(PASSAGE begins)
5. Common questions/comments regarding Lokpal
a. Are there other mechanisms apart from Lokpal to stop corruption? (i.e. if not Lokpal then what ?)
Yes, there are many mechanisms. These involve two key changes:
(i) ensuring that socialist policies are removed and thereby the people of India enabled to undertake many more activities without government regulation; and
(ii) ensuring electoral reforms that facilitate good people to successfully compete against those who use huge amounts of black money.
These changes will require a change in the political leadership of India. Currently no political party offers these reforms. It is important that people who offer such reforms step forward to offer themselves as candidates in elections. FTI is a platform for such candidates.
b) Did Hong Kong not succeed with a Lokpal-like model?
Hong Kong ranks close to the top of the world in terms of ethics in public life. It was, not long ago, a very corrupt country. The reforms that reduced corruption started with free market reforms. Only after all these were implemented was its Independent Commission Against Corruption made into a constitutonal body. The main cause of integrity in public life is its free market policies. India should adopt these first.
(PASSAGE ends)
(PROVIDED RECORDS begins)
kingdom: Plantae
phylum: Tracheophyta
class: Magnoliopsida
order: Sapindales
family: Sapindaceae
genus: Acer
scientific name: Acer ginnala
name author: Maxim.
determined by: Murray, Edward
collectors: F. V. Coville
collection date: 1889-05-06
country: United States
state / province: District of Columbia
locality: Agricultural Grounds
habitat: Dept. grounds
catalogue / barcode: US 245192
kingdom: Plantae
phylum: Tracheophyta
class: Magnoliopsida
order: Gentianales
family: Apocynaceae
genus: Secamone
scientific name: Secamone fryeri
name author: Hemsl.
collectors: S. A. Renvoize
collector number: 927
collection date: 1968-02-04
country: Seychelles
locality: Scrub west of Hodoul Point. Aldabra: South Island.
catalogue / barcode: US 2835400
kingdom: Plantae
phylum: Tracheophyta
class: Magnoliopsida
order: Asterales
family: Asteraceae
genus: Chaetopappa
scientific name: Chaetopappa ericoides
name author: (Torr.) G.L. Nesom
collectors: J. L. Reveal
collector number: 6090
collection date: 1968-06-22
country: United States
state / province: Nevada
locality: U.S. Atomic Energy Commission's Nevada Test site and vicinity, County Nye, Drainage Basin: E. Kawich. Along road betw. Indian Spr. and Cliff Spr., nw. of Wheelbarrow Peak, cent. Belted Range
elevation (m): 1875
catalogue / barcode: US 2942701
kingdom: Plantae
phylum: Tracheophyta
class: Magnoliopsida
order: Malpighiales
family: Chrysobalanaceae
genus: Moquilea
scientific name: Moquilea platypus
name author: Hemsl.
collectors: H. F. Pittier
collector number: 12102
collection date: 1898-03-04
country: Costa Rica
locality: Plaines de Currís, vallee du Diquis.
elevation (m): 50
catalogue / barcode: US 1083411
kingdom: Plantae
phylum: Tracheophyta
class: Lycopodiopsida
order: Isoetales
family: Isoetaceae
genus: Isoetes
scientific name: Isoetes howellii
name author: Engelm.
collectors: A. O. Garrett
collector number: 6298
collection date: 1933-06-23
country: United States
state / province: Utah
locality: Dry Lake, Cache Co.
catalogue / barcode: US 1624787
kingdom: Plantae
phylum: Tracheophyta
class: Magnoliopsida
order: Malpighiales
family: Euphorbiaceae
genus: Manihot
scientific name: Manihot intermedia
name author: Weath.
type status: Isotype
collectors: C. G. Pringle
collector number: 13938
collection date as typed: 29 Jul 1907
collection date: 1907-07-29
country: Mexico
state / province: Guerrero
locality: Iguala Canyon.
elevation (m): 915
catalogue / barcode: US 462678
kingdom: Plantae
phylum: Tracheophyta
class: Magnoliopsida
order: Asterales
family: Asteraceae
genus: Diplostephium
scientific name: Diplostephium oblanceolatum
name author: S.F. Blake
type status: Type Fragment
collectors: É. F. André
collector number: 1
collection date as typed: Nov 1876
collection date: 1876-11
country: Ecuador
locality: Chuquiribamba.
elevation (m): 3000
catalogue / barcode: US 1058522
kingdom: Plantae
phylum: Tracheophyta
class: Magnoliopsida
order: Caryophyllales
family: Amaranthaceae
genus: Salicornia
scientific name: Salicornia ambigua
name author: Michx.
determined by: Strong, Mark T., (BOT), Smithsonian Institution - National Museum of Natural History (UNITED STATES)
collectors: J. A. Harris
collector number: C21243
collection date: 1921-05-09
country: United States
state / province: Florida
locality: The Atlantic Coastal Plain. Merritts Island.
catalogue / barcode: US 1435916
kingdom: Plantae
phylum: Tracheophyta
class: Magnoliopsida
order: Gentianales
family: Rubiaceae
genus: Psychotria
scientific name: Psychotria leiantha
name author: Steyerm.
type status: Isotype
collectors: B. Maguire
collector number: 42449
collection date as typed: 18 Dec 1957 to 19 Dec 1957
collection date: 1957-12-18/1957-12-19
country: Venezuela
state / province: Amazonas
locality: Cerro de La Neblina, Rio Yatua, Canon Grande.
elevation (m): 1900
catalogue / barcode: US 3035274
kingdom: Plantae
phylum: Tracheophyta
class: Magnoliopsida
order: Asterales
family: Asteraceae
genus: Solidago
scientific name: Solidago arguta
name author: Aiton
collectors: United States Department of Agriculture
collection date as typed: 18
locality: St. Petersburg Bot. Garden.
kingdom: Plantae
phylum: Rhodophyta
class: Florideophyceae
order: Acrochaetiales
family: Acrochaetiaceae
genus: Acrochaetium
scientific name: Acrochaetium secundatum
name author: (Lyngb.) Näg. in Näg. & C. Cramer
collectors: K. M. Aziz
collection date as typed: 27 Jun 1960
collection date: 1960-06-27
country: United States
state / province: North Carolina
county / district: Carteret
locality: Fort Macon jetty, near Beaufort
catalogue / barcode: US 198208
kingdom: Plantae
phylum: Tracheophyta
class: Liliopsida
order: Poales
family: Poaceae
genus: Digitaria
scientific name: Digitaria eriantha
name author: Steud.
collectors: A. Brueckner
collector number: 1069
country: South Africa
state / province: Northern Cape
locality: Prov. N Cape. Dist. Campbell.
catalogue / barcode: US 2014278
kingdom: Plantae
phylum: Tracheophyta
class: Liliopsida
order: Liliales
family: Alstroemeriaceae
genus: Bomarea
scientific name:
(PROVIDED RECORDS ends)
TASK INSTRUCTIONS: In the Lokpal passage, what did Hong Kong's reforms that reduced corruption start with?

ANSWER BOX: Free market reforms.